Why Republicans Are Cautioning Trump Against Using Emergency Powers




 

President Donald Trump's repeated threats to declare a national emergency in order to build a border wall have led to an unusually high amount of pushback from Republicans concerned about executive overreach.

As the partial government shutdown edged toward becoming the longest in U.S. history on Friday, Trump again said he may invoke broad emergency powers if House Democrats won't agree to $5.7 billion in funding for the wall.

"I'm not going to do it so fast," he told reporters at the White House Friday. "We want Congress to do its job."

But the suggestion to use emergency powers ruffled the feathers of conservative members of Congress who frequently criticized Barack Obama for what they considered an overreach of executive powers and raised concerns among lawmakers who expect to serve under a Democratic president again eventually.

"I think its a bad precedent and it contravenes the power of the purse that comes from the elected representatives of the people," Iowa Sen. Chuck Grassley said Friday on CNBC. "I don't understand why there can't be a compromise here."

Republican strategists cautioned that the move could backfire even in the short term.

Alex Conant, who worked for Florida Sen. Marco Rubio's presidential campaign, said some Republicans are already annoyed with Trump for reneging on his support for a spending bill that would have prevented the shutdown. He wanted that invoking emergency powers could split "an already fragile congressional coalition."

"It gets him through the current news cycle but it doesn't solve any of his problems," he told TIME.

Conservative donors have also spoken out.

Republican donor Dan Eberhart characterized Trump's potential move as a "bridge too far." "Weaponing a national emergency to achieve a policy objective is usually something that happens in banana republics, not George Washington's republic," he told TIME.
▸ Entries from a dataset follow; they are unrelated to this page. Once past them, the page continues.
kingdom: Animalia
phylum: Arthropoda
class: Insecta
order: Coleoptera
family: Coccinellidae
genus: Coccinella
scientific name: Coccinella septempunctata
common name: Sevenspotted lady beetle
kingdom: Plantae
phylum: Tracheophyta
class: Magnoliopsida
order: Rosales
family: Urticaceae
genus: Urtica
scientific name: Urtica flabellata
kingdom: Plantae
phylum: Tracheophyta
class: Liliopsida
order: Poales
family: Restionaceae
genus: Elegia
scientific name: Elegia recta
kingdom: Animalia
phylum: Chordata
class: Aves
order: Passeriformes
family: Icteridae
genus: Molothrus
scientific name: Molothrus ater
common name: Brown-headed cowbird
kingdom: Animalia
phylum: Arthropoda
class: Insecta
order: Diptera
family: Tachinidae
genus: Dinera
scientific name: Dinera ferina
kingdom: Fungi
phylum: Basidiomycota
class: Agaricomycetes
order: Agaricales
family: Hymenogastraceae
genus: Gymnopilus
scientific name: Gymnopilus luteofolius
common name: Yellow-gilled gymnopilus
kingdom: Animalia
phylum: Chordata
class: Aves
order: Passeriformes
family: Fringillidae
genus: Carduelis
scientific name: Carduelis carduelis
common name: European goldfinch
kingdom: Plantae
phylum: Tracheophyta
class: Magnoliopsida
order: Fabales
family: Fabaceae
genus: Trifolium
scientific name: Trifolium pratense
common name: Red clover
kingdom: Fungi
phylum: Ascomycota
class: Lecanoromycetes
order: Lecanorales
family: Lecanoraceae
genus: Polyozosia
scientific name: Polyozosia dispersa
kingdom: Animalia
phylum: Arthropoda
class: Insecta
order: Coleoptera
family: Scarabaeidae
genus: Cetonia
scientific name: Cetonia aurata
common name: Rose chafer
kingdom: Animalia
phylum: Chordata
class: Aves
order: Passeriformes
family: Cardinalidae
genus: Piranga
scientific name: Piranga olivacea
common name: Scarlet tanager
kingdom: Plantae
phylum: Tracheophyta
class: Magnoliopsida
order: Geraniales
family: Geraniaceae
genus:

This matter is one of the few on which Eberhart is united with Democrats. His comments about the detrimental effects of executive power bore similarity to those of House Democratic Majority Leader Steny Hoyer earlier this week.

"I think it is analogous to the governments you see all over the world declaring martial law, justifying whatever they want to do to whomever they want to, whenever they want to," Hoyer said this past Tuesday when asked about the concept. "We don't think that's the American way. We don't think that's the constitutional way."

A major concern for Republicans in Congress is the precedent this would set for future budget standoffs. If Trump prevails with this approach, they note, there would be little to stop a future president from using similar the same maneuver to go around Congress on issues like climate change or gun control.

Even Republicans who are supportive of using these powers acknowledge that a Congressional negotiation is preferable, and that invoking them would inevitably lead to a protracted court fight. "I think everyone would rather a deal [with Congress]," said Brian Ballard, a Republican lobbyist and vice chairman on the Republican National Committee's finance team. "But I don't think a deal is possible."

This notion of futility has also extended to some lawmakers. South Carolina Sen. Lindsey Graham had been trying to field a compromise between the two parties, only to come up short and determine the stalemate had no end date. Since Thursday, he has beenurging the President to declare a national emergency to fund the border wall.

"Democrats will do everything in their power to defeat Trump in 2020," Graham said in a statement after meeting with President Trump Friday. "Mr. President, declare a national emergency now. Build a wall now."